US Stamps
Expertizing inexpensive stamps
By John M. Hotchner
We often make an assumption that only expensive stamps are misdescribed, faked, altered or “improved.” Not so. For example, it is easy to miss the presence of a watermark. And much fakery can be accomplished in little time, such as adding perforations to a straight edge or making a coil from a slightly oversize stamp.
Sure, it is more profitable to fake, alter or improve expensive stamps, but there is a larger market for inexpensive stamps and they are less likely to be questioned.
Also, we each may have a slightly different definition of what “inexpensive” means.
But as a practical matter, the question is this: When does it make sense to pay an expertizing fee for a stamp with a value around the same amount or less than the fee?
John Dunn, who among his other accomplishments is a former bourse dealer, wrote a column titled About Value in a recent issue of the American Stamp Dealers Association’s magazine The American Stamp Dealer and Collector that suggests a novel way to approach this question. With his permission, I’m glad to pass along his advice:
“… if you are a low-price buyer, my advice to you is to check what you are buying. No matter who the dealer is, you should send an occasional item in for expertizing. Sampling is a basic procedure in any quality control program …
“This also holds true if you are a quality-first buyer. There may be a better chance you are getting what you pay for — but it does at time happen that a stamp may be misdescribed by the best of dealers.
“No one is perfect, so an occasional expertizing submission is still recommended. If you get back a clean certificate — clean meaning the stamp was as described by the seller — that will give you the extra assurance you need. And if it comes back with an undisclosed problem, it is time to submit another item …”
At a point where you reach a conclusion that a dealer is unreliable in describing his or her wares, you may want to take your business elsewhere.
A new feature: Beware
In each monthly expertizing column for the foreseeable future, I will examine a stamp that is not what it seems to be. The objective is not to create distrust, but to recognize that knowledge is power.
The advanced state of photocopiers has brought us new capabilities and sometimes the lure to experiment can result in something less than desirable. The block of 1972 8¢ Parent Teacher Association stamps (Scott 1463) shown above is an example.

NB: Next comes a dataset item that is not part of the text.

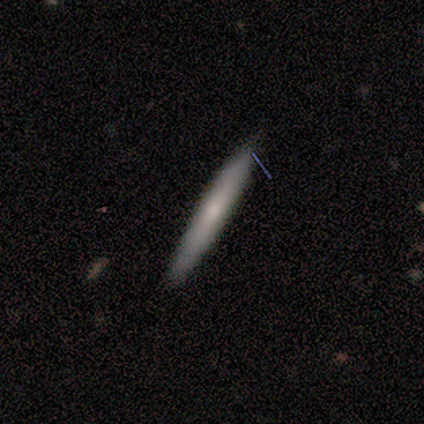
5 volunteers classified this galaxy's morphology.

Initially offered as a doubled vignette (the central design), one of which is inverted, the block was suspect from the start.
There are no such genuine errors of this 1972 issue known, and, if any had been discovered, they would have generated a lot of publicity.
So, given some thought, the answer in this case was obvious: A photocopier was used.
To create this or a similar “error,” you take two panes of stamps, put one on the photocopy bed and the load the other on the paper tray, and then hit the start (or copy or print) key. Voila, you have just made your own error.
In the case of the 1972 stamp, the yellow frame won’t copy if only black-and-white copying is chosen.
Happily, in this instance, the experimenter after the initial pitch was honest in admitting the block was a machine-made curiosity, but others may not be as truthful. So, beware when something is offered that has never been reported as a genuine error and that does not have a certificate of authenticity.